I've finally revisited this issue. I switched to Tomcat (5.5.16) and
all is well, so it certainly appears as if this is a Jetty issue.
*sigh*
I'll look into whether there is a newer version of Jetty and if that
fixes this.
I did make some improvements to text encoding in my indexing process,
which is actually quite involved: RDF files, parsed by Java, some
pointers to URLs that get fetched via HttpClient, and then packaged
into a JDOM XML DOM, serialized to a String, and then sent to Solr
via HttpClient. Even if I had the wrong encoding somewhere along the
way, if a valid String is retrieved from a Lucene Field it should be
serializable again, at least I'm assuming so - so it is at least
reassuring that the bug is in Jetty and not in my complicated process.
Erik
On Apr 12, 2006, at 10:24 AM, Yonik Seeley wrote:
On 4/12/06, Chris Hostetter <[EMAIL PROTECTED]> wrote:
: > The weird thing is that the last Solr line in the trace is
: > org.apache.solr.util.XML.escapeCharData(XML.java:100)
: >
: > 99 if (start==0) {
: > 100 out.write(str);
Thanks, I had missed that.

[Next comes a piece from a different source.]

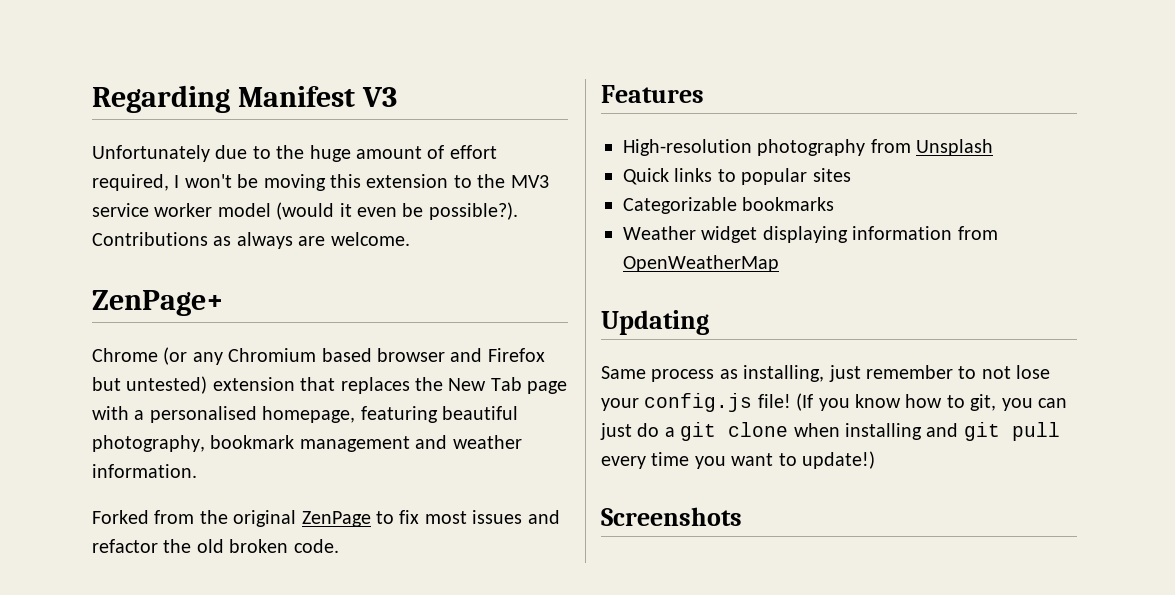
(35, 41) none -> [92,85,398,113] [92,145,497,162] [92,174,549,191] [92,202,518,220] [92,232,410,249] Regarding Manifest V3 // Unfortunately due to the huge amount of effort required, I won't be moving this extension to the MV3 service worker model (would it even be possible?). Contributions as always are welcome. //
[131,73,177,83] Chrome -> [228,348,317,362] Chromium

I just verified that line 100 is the same
in both versions of the file, so the most likely explanation is a
corrupt string (the string might end in the first char of a multi char
character) that triggers the exception in Sun's UTF-8 encoder.
So the question then is, how did this bad string come about?
Chris' guess about a bad charset somewhere is probably right.
-Yonik